__What to do__
Reproduce every line of text from all the entries below without any change, and leave the pictures out of your copy.
# # # #
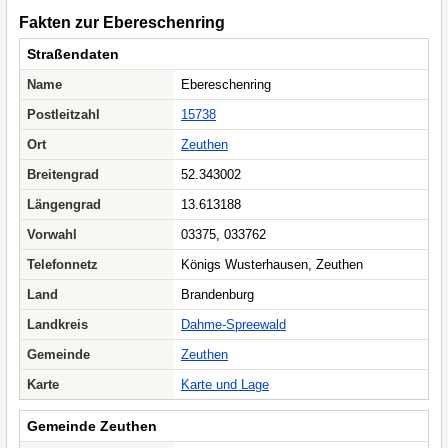
Fakten zur Ebereschenring
Straßendaten
Name
Ebereschenring
Postleitzahl
15738
Ort
Zeuthen
Breitengrad
52.343002
Längengrad
13.613188
Vorwahl
03375, 033762
Telefonnetz
Königs Wusterhausen, Zeuthen
Land
Brandenburg
Landkreis
Dahme-Spreewald
Gemeinde
Zeuthen
Karte
Karte und Lage
Gemeinde Zeuthen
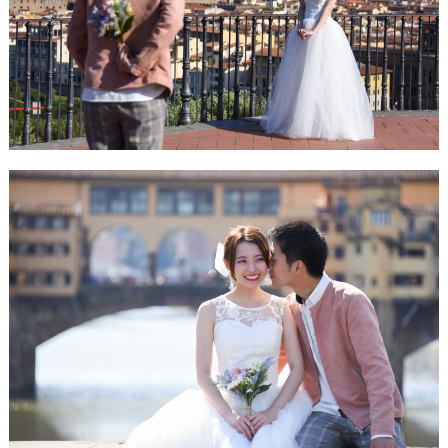
着
レ
ポ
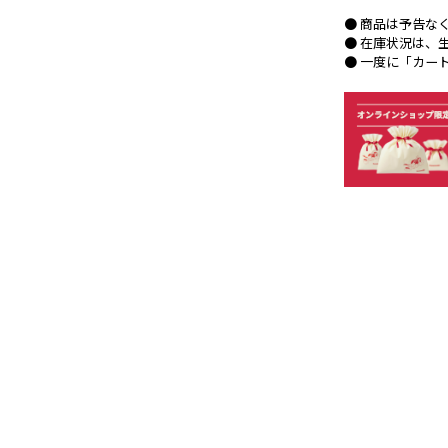
● 商品は予告な
● 在庫状況は、
● 一度に「カー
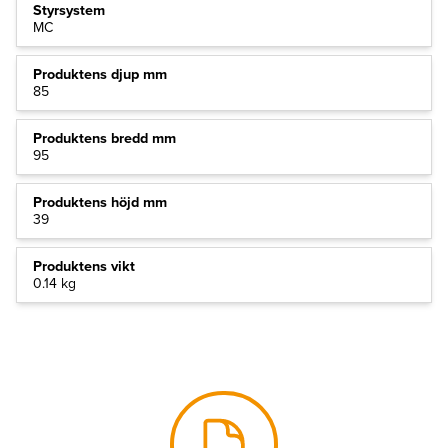
Styrsystem
MC
Produktens djup mm
85
Produktens bredd mm
95
Produktens höjd mm
39
Produktens vikt
0.14 kg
# # # #
__Solution__
Fakten zur Ebereschenring
Straßendaten
Name
Ebereschenring
Postleitzahl
15738
Ort
Zeuthen
Breitengrad
52.343002
Längengrad
13.613188
Vorwahl
03375, 033762
Telefonnetz
Königs Wusterhausen, Zeuthen
Land
Brandenburg
Landkreis
Dahme-Spreewald
Gemeinde
Zeuthen
Karte
Karte und Lage
Gemeinde Zeuthen
着
レ
ポ
● 商品は予告な
● 在庫状況は、
● 一度に「カー
Styrsystem
MC
Produktens djup mm
85
Produktens bredd mm
95
Produktens höjd mm
39
Produktens vikt
0.14 kg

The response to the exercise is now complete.